Queen Elizabeth II’s passing may lead to independence bids from some the of 15 remaining realms under the rule of the British monarchy.
On September 19, millions of Brits paid their last respects to Her Majesty Queen Elizabeth II who was laid to rest at Windsor Castle. For many, they weren’t only mourning the passing of their long-reigning sovereign, but also the end of an era closely linked to the country’s colonial past.

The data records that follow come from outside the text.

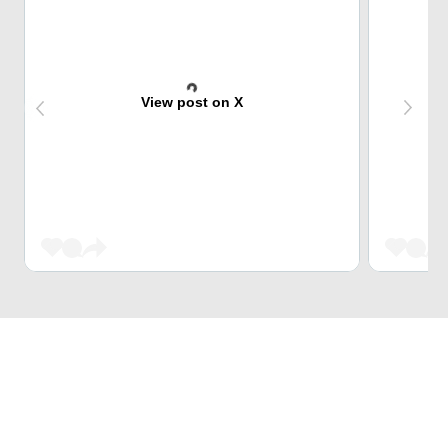
View post on X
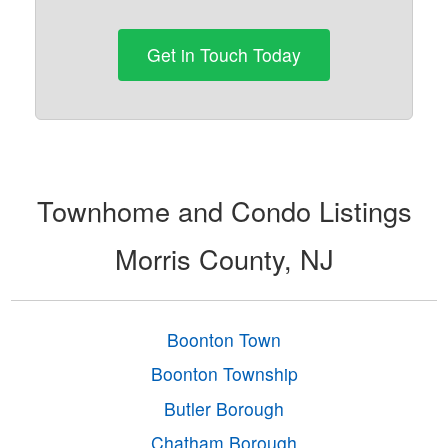
Get in Touch Today
Townhome and Condo Listings
Morris County, NJ
Boonton Town
Boonton Township
Butler Borough
Chatham Borough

During her 70-year reign, Queen Elizabeth II made frequent trips to Commonwealth countries, many former colonies. But the number of Commonwealth countries or realms the Queen presided over as head of state dwindled from 32 at the start of her reign to just 15 at the time of her death: including Jamaica, the Bahamas, Grenada, Papua New Guinea, the Solomon Islands, Tuvalu, Saint Lucia, Saint Vincent & the Grenadines, Belize, Antigua & Barbuda, and Saint Kitts & Nevis. Some former colonies declared independence, while others—like Fiji, Mauritius, and Barbados—became republics.
The broader 56-member Commonwealth group promotes economic and trade interests. While its roots lie in the former British empire, many of its members are republics already independent of the monarchy.
But for the 15 countries that remain parliamentary monarchies, the Queen’s passing may present an opportunity to shrug off colonial pasts. During an official visit by the former Duke and Duchess of Cambridge in March, Jamaica’s Prime Minister Andrew Holness put the monarchy on notice that the island would seek independence.
Other countries may follow. “Queen Elizabeth II’s death marks a watershed moment for the future of the Commonwealth, with a variety of member nations in Africa, Asia, and the Caribbean asking whether the time has now come to not only bid farewell to Queen Elizabeth II, but to the British Royal Family as a whole,” the Organization for World Peace wrote in a September 19 blog post. In the same post, Malaysian politician Lee Boon Chye says his country should reconsider its membership in the Commonwealth, alluding to its colonial legacy.